> EXERCISE AIM: Nothing in the data should be altered when it is repeated in full.

> INFORMATION PROVIDED:
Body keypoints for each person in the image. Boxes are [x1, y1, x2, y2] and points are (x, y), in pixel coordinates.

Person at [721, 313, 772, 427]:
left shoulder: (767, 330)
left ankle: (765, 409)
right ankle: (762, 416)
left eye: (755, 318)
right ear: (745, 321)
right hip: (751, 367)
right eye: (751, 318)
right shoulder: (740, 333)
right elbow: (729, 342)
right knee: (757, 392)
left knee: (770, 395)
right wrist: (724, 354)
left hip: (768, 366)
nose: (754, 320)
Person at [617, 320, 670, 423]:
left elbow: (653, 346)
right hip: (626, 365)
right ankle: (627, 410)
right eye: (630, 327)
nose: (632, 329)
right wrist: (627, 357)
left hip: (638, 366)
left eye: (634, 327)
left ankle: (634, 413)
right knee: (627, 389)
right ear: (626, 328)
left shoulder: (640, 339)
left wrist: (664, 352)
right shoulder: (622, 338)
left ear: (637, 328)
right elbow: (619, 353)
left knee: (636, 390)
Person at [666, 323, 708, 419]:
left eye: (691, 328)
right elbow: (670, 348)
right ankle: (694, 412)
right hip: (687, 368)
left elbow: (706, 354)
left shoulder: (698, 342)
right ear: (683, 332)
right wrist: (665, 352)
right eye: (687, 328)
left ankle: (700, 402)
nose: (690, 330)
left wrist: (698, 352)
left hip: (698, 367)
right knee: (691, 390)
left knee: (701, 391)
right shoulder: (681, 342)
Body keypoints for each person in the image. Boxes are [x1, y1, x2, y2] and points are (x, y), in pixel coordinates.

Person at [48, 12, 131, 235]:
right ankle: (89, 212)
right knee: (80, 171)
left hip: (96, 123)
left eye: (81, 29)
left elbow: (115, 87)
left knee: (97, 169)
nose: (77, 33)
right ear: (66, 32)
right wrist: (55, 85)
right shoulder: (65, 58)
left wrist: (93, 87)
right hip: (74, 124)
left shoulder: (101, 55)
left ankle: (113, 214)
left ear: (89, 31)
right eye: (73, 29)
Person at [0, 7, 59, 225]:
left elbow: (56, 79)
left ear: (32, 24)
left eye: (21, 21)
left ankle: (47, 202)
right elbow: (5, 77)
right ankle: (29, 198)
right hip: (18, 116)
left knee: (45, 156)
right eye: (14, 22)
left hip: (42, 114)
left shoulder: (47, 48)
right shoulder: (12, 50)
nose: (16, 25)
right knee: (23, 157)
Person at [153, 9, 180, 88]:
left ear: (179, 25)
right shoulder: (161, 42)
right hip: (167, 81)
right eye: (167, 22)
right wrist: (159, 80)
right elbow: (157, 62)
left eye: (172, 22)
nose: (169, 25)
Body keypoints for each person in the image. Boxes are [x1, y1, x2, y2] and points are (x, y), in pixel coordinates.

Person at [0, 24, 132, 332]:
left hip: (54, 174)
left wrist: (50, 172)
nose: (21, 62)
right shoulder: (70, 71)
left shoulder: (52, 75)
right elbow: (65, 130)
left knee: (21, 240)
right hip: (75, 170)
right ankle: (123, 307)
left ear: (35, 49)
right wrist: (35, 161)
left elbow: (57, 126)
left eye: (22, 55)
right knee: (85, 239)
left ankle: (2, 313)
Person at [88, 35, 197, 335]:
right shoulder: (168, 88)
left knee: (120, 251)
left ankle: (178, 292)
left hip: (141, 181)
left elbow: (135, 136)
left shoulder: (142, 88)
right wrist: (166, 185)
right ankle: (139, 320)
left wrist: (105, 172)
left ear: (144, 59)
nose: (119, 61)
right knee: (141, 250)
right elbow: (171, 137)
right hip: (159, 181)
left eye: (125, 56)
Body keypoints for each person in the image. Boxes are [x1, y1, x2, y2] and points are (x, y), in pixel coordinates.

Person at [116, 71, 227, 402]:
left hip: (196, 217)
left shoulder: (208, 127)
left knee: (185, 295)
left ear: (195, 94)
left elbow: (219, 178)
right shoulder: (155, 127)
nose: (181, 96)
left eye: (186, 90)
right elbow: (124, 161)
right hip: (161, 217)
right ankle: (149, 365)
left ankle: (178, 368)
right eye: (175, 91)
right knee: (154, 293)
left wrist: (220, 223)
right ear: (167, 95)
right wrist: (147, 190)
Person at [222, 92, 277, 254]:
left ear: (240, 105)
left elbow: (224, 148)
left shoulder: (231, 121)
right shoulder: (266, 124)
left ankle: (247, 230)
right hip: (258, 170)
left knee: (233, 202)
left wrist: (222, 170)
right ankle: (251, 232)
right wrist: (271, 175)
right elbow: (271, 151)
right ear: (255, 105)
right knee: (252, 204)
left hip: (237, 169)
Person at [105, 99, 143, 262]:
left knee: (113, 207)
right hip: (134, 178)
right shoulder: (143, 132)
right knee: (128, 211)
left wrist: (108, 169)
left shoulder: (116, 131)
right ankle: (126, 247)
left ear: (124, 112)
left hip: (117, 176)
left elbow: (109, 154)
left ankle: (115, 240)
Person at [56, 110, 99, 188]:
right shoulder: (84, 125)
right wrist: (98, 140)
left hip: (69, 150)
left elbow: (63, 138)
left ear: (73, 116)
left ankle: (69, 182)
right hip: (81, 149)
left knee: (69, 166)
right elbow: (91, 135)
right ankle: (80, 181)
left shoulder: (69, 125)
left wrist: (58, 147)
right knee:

> COMPLETED TASK:
Body keypoints for each person in the image. Boxes are [x1, y1, x2, y2] and points are (x, y), in pixel coordinates.

Person at [721, 313, 772, 427]:
left shoulder: (767, 330)
left ankle: (765, 409)
right ankle: (762, 416)
left eye: (755, 318)
right ear: (745, 321)
right hip: (751, 367)
right eye: (751, 318)
right shoulder: (740, 333)
right elbow: (729, 342)
right knee: (757, 392)
left knee: (770, 395)
right wrist: (724, 354)
left hip: (768, 366)
nose: (754, 320)
Person at [617, 320, 670, 423]:
left elbow: (653, 346)
right hip: (626, 365)
right ankle: (627, 410)
right eye: (630, 327)
nose: (632, 329)
right wrist: (627, 357)
left hip: (638, 366)
left eye: (634, 327)
left ankle: (634, 413)
right knee: (627, 389)
right ear: (626, 328)
left shoulder: (640, 339)
left wrist: (664, 352)
right shoulder: (622, 338)
left ear: (637, 328)
right elbow: (619, 353)
left knee: (636, 390)
Person at [666, 323, 708, 419]:
left eye: (691, 328)
right elbow: (670, 348)
right ankle: (694, 412)
right hip: (687, 368)
left elbow: (706, 354)
left shoulder: (698, 342)
right ear: (683, 332)
right wrist: (665, 352)
right eye: (687, 328)
left ankle: (700, 402)
nose: (690, 330)
left wrist: (698, 352)
left hip: (698, 367)
right knee: (691, 390)
left knee: (701, 391)
right shoulder: (681, 342)
Body keypoints for each person in the image. Boxes are [x1, y1, x2, y2] and points are (x, y), in pixel coordinates.

Person at [48, 12, 131, 235]:
right ankle: (89, 212)
right knee: (80, 171)
left hip: (96, 123)
left eye: (81, 29)
left elbow: (115, 87)
left knee: (97, 169)
nose: (77, 33)
right ear: (66, 32)
right wrist: (55, 85)
right shoulder: (65, 58)
left wrist: (93, 87)
right hip: (74, 124)
left shoulder: (101, 55)
left ankle: (113, 214)
left ear: (89, 31)
right eye: (73, 29)
Person at [0, 7, 59, 225]:
left elbow: (56, 79)
left ear: (32, 24)
left eye: (21, 21)
left ankle: (47, 202)
right elbow: (5, 77)
right ankle: (29, 198)
right hip: (18, 116)
left knee: (45, 156)
right eye: (14, 22)
left hip: (42, 114)
left shoulder: (47, 48)
right shoulder: (12, 50)
nose: (16, 25)
right knee: (23, 157)
Person at [153, 9, 180, 88]:
left ear: (179, 25)
right shoulder: (161, 42)
right hip: (167, 81)
right eye: (167, 22)
right wrist: (159, 80)
right elbow: (157, 62)
left eye: (172, 22)
nose: (169, 25)
Body keypoints for each person in the image. Boxes are [x1, y1, x2, y2] and points are (x, y), in pixel coordinates.

Person at [0, 24, 132, 332]:
left hip: (54, 174)
left wrist: (50, 172)
nose: (21, 62)
right shoulder: (70, 71)
left shoulder: (52, 75)
right elbow: (65, 130)
left knee: (21, 240)
right hip: (75, 170)
right ankle: (123, 307)
left ear: (35, 49)
right wrist: (35, 161)
left elbow: (57, 126)
left eye: (22, 55)
right knee: (85, 239)
left ankle: (2, 313)
Person at [88, 35, 197, 335]:
right shoulder: (168, 88)
left knee: (120, 251)
left ankle: (178, 292)
left hip: (141, 181)
left elbow: (135, 136)
left shoulder: (142, 88)
right wrist: (166, 185)
right ankle: (139, 320)
left wrist: (105, 172)
left ear: (144, 59)
nose: (119, 61)
right knee: (141, 250)
right elbow: (171, 137)
right hip: (159, 181)
left eye: (125, 56)
Body keypoints for each person in the image. Boxes are [x1, y1, x2, y2] and points are (x, y), in pixel coordinates.

Person at [116, 71, 227, 402]:
left hip: (196, 217)
left shoulder: (208, 127)
left knee: (185, 295)
left ear: (195, 94)
left elbow: (219, 178)
right shoulder: (155, 127)
nose: (181, 96)
left eye: (186, 90)
right elbow: (124, 161)
right hip: (161, 217)
right ankle: (149, 365)
left ankle: (178, 368)
right eye: (175, 91)
right knee: (154, 293)
left wrist: (220, 223)
right ear: (167, 95)
right wrist: (147, 190)
Person at [222, 92, 277, 254]:
left ear: (240, 105)
left elbow: (224, 148)
left shoulder: (231, 121)
right shoulder: (266, 124)
left ankle: (247, 230)
right hip: (258, 170)
left knee: (233, 202)
left wrist: (222, 170)
right ankle: (251, 232)
right wrist: (271, 175)
right elbow: (271, 151)
right ear: (255, 105)
right knee: (252, 204)
left hip: (237, 169)
Person at [105, 99, 143, 262]:
left knee: (113, 207)
right hip: (134, 178)
right shoulder: (143, 132)
right knee: (128, 211)
left wrist: (108, 169)
left shoulder: (116, 131)
right ankle: (126, 247)
left ear: (124, 112)
left hip: (117, 176)
left elbow: (109, 154)
left ankle: (115, 240)
Person at [56, 110, 99, 188]:
right shoulder: (84, 125)
right wrist: (98, 140)
left hip: (69, 150)
left elbow: (63, 138)
left ear: (73, 116)
left ankle: (69, 182)
right hip: (81, 149)
left knee: (69, 166)
right elbow: (91, 135)
right ankle: (80, 181)
left shoulder: (69, 125)
left wrist: (58, 147)
right knee:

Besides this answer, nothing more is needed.